My search was for open-identity donors who were Caucasian, tall, blond-haired, hazel-eyed and college educated or better (some banks charge extra for Ph.D. donors). After I clicked "search," my grand total of results from across the country was a mere four choices. I broadened the pool a bit by expanding hair color to brown.

Most sperm banks make brief profiles available free, but if you want to know more you have to shell out from $15 to $30 for each extra item. In some cases I could see handwritten essays, hear audio interviews, see photos of the donor as a baby, look at the results of a personality test, read a detailed description of facial features and even read the impressions of the sperm-bank employees who had met the donor.

Some women have "swimmer parties," inviting friends and family over to review information about sperm donor finalists and vote on their favorites. I decided I'd rather go with my gut - though I did give my mother a chance to weigh in on my finalists.

I ruled out one candidate whose audio interview was a dud. Another candidate's baby picture just didn't click. Then I found one whose baby photo resembled one of my nephews. And his audio interview sounded like someone whom both my child and I would like. I was sold.

Cost: Nearly $600 per vial, each good for one insemination attempt. The sperm bank was running a special: Order six vials, get a year of free storage. I clicked on the deal, and called REACH to launch the series of appointments for an insemination attempt.

When I got the news

I braced myself for a months-long, roller-coaster ride. I'd talked to other sperm-bank moms who'd endured multiple failed attempts. Some of them had to graduate to fertility drugs or the more expensive in-vitro fertilization procedure, in which eggs are removed and fertilized outside the body and the resulting embryo or embryos implanted.

But I was starting with a pretty basic procedure, intrauterine insemination. It's only a little bit removed from the old turkey-baster joke. Just sperm delivered via syringe at the right time.

During the two weeks after that appointment, I tried not to think about it too much. I didn't feel any different - but I was counting the days until I could use the earliest type of pregnancy test I could get in the drugstore.

As it happened, I was lucky. Improbably lucky. That first test was positive. (Never envisioned I'd have to consider what to do with five vials of sperm I suddenly didn't need.) My due date, confirmed a few days later, seemed to be a sign: Thanksgiving Day.

I was lucky for another reason. My mother, Marsha Kelly, a retired nurse-midwife, happily agreed to be my labor coach, and to go with me to childbirth classes (my sister-in-law went to some classes too). I didn't have to go through any of this process alone.
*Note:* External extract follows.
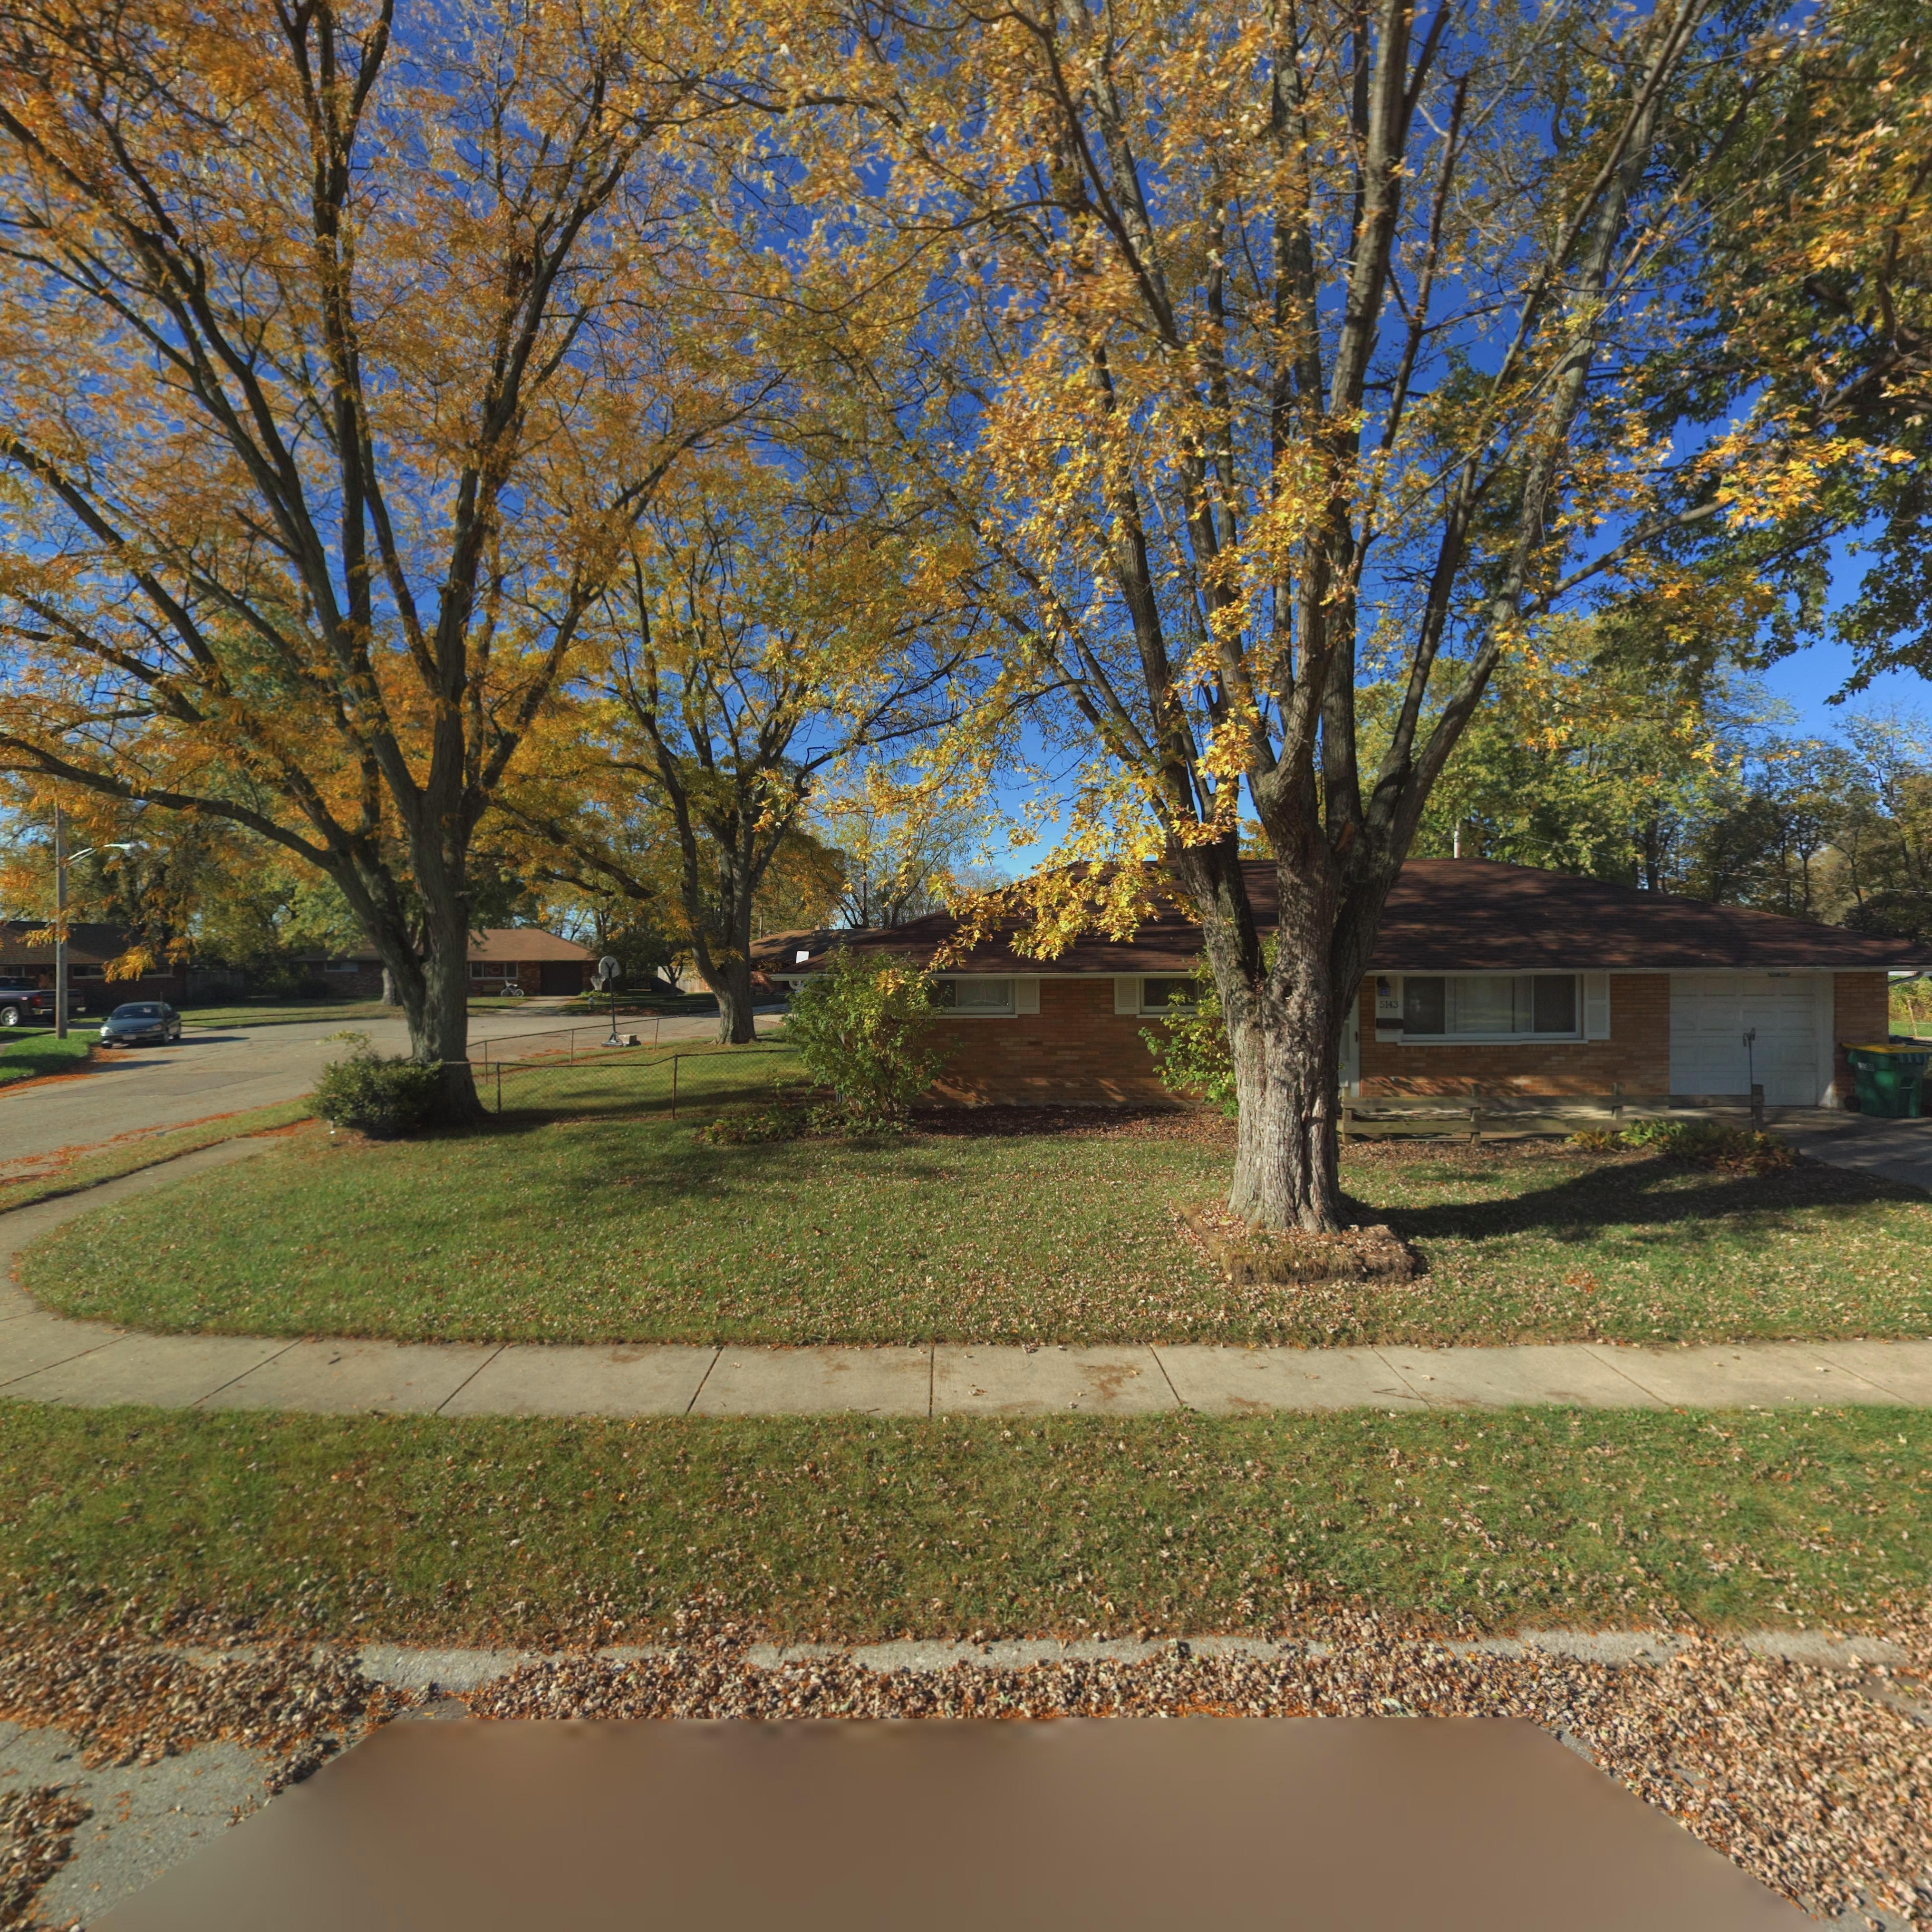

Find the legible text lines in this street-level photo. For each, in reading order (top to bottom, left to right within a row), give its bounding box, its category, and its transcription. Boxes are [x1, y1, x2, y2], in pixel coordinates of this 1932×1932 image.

[1378, 1000, 1399, 1008] StreetNumber: 5143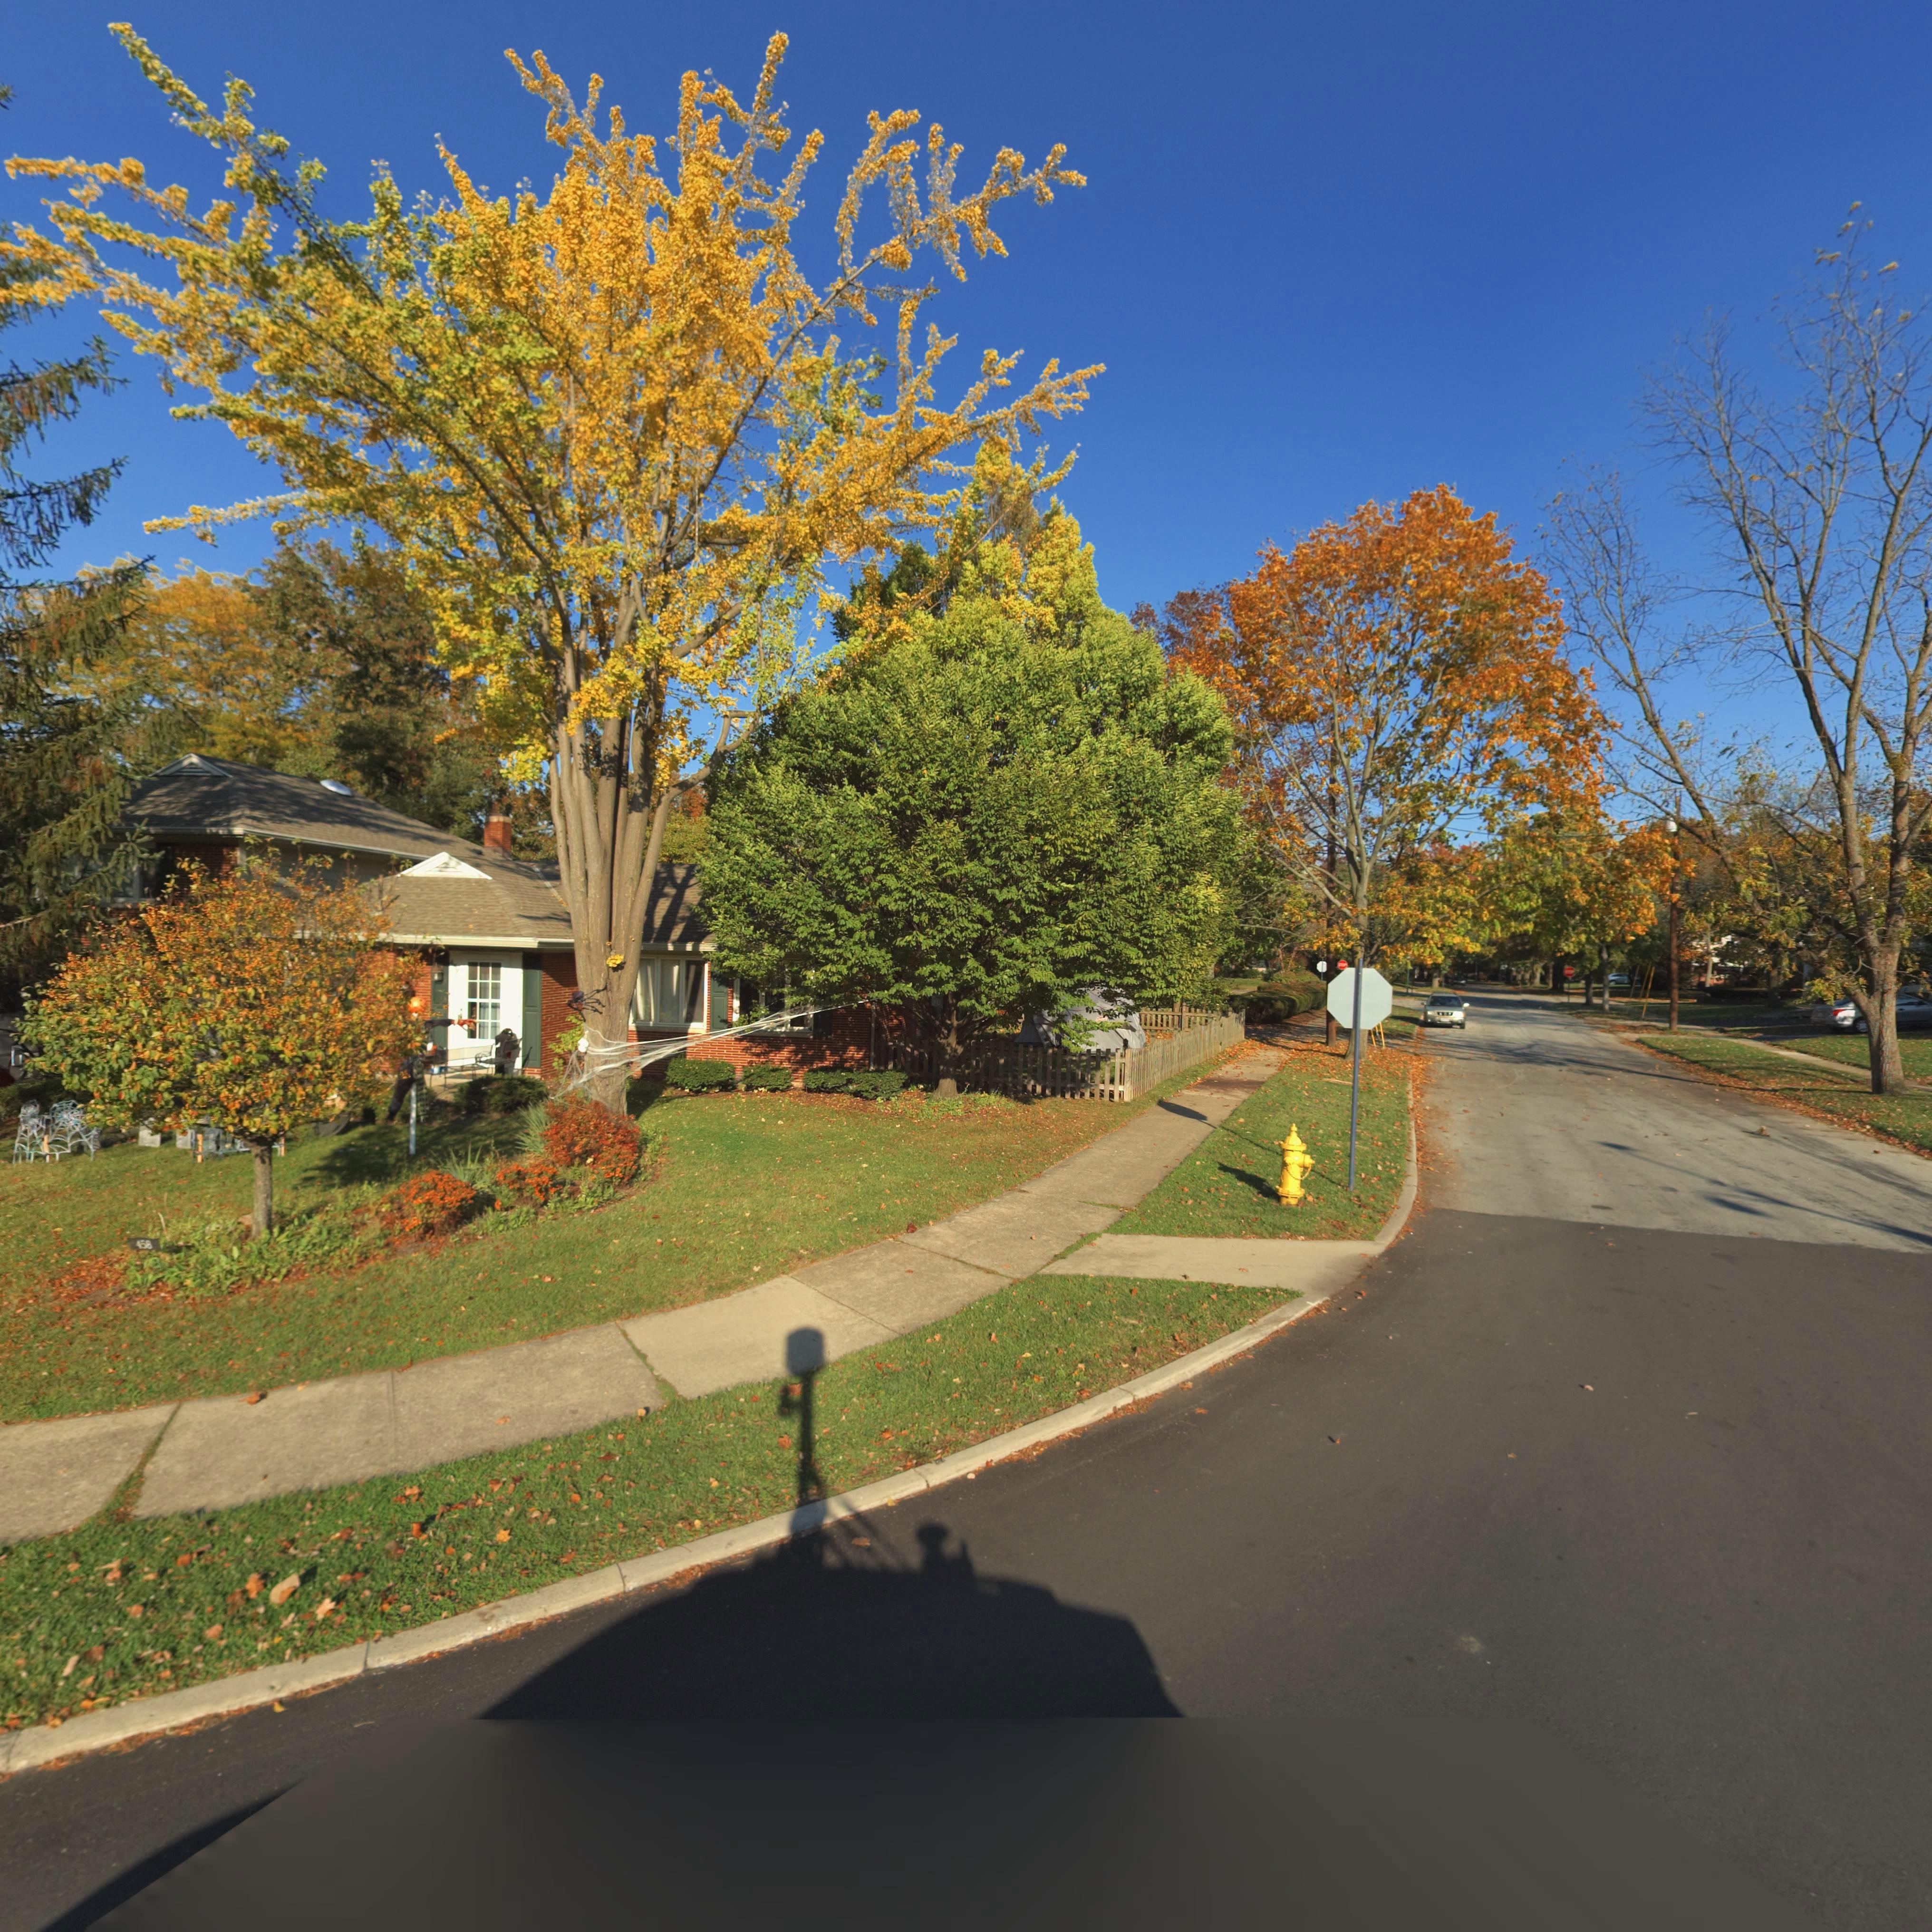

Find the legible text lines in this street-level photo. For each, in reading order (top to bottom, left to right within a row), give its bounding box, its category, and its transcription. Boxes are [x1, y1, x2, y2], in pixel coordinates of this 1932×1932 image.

Twelve weeks later, I went public with co-workers and some professional acquaintances.

Happy to talk about it

I marshaled some snappy comebacks in case anybody had a problem with my single-motherhood choice.

But nobody did. The only funny reaction I had was from people who clearly were dying to know about the donor and the insemination process. They struggled to ask their questions without appearing unseemly.

I'm happy to talk about it. I want my daughter to know there is nothing embarrassing about her origins.

Only once during my pregnancy did I encounter the question, "What does your husband do?" My reply, "Oh, I'm a single mother, by choice," seemed to surprise the questioner, but that was it.

On Nov. 24, 2009, two days early, Avery June Dyer was born.

And while it has not been easy - I never expected it to be - since that day I have not felt alone, or lonely, thanks to my friends and family.

I'm not sure what the future holds, but not once have I questioned my decision. I'm sure many challenging times lie ahead, but I have no doubt that Avery and I can face them together.

Leigh Dyer is editor of SouthPark and Lake Norman magazines, which are published by the Observer.